━━━ Data to process ━━━

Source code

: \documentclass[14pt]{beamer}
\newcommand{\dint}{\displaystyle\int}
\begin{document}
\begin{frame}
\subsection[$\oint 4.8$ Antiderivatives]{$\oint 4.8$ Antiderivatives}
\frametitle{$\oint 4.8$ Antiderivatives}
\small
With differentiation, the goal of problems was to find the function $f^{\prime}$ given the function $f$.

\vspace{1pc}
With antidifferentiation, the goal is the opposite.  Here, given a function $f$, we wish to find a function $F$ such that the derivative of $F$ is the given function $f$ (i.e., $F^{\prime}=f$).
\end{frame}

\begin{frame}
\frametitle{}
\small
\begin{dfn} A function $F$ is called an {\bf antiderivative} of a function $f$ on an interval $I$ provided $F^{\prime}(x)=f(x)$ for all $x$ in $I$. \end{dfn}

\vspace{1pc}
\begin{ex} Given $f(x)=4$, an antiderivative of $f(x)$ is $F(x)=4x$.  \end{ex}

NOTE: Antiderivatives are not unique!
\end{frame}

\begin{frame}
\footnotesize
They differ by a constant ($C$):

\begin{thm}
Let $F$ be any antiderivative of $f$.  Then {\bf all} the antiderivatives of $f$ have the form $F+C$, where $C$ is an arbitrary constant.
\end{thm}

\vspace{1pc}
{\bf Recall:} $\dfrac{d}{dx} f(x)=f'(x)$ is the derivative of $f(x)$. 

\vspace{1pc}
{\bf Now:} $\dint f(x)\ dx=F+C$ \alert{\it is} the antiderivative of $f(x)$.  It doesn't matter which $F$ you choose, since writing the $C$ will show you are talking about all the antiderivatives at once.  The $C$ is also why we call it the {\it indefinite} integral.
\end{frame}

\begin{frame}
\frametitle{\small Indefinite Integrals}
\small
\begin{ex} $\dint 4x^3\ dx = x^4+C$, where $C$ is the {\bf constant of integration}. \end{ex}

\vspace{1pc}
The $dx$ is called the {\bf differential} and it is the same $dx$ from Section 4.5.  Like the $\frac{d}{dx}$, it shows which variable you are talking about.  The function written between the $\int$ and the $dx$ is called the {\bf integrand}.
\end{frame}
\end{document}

━━━

- _Assignment_
Type the records again in full, matching them exactly.

- _Output_
Source code

: \documentclass[14pt]{beamer}
\newcommand{\dint}{\displaystyle\int}
\begin{document}
\begin{frame}
\subsection[$\oint 4.8$ Antiderivatives]{$\oint 4.8$ Antiderivatives}
\frametitle{$\oint 4.8$ Antiderivatives}
\small
With differentiation, the goal of problems was to find the function $f^{\prime}$ given the function $f$.

\vspace{1pc}
With antidifferentiation, the goal is the opposite.  Here, given a function $f$, we wish to find a function $F$ such that the derivative of $F$ is the given function $f$ (i.e., $F^{\prime}=f$).
\end{frame}

\begin{frame}
\frametitle{}
\small
\begin{dfn} A function $F$ is called an {\bf antiderivative} of a function $f$ on an interval $I$ provided $F^{\prime}(x)=f(x)$ for all $x$ in $I$. \end{dfn}

\vspace{1pc}
\begin{ex} Given $f(x)=4$, an antiderivative of $f(x)$ is $F(x)=4x$.  \end{ex}

NOTE: Antiderivatives are not unique!
\end{frame}

\begin{frame}
\footnotesize
They differ by a constant ($C$):

\begin{thm}
Let $F$ be any antiderivative of $f$.  Then {\bf all} the antiderivatives of $f$ have the form $F+C$, where $C$ is an arbitrary constant.
\end{thm}

\vspace{1pc}
{\bf Recall:} $\dfrac{d}{dx} f(x)=f'(x)$ is the derivative of $f(x)$. 

\vspace{1pc}
{\bf Now:} $\dint f(x)\ dx=F+C$ \alert{\it is} the antiderivative of $f(x)$.  It doesn't matter which $F$ you choose, since writing the $C$ will show you are talking about all the antiderivatives at once.  The $C$ is also why we call it the {\it indefinite} integral.
\end{frame}

\begin{frame}
\frametitle{\small Indefinite Integrals}
\small
\begin{ex} $\dint 4x^3\ dx = x^4+C$, where $C$ is the {\bf constant of integration}. \end{ex}

\vspace{1pc}
The $dx$ is called the {\bf differential} and it is the same $dx$ from Section 4.5.  Like the $\frac{d}{dx}$, it shows which variable you are talking about.  The function written between the $\int$ and the $dx$ is called the {\bf integrand}.
\end{frame}
\end{document}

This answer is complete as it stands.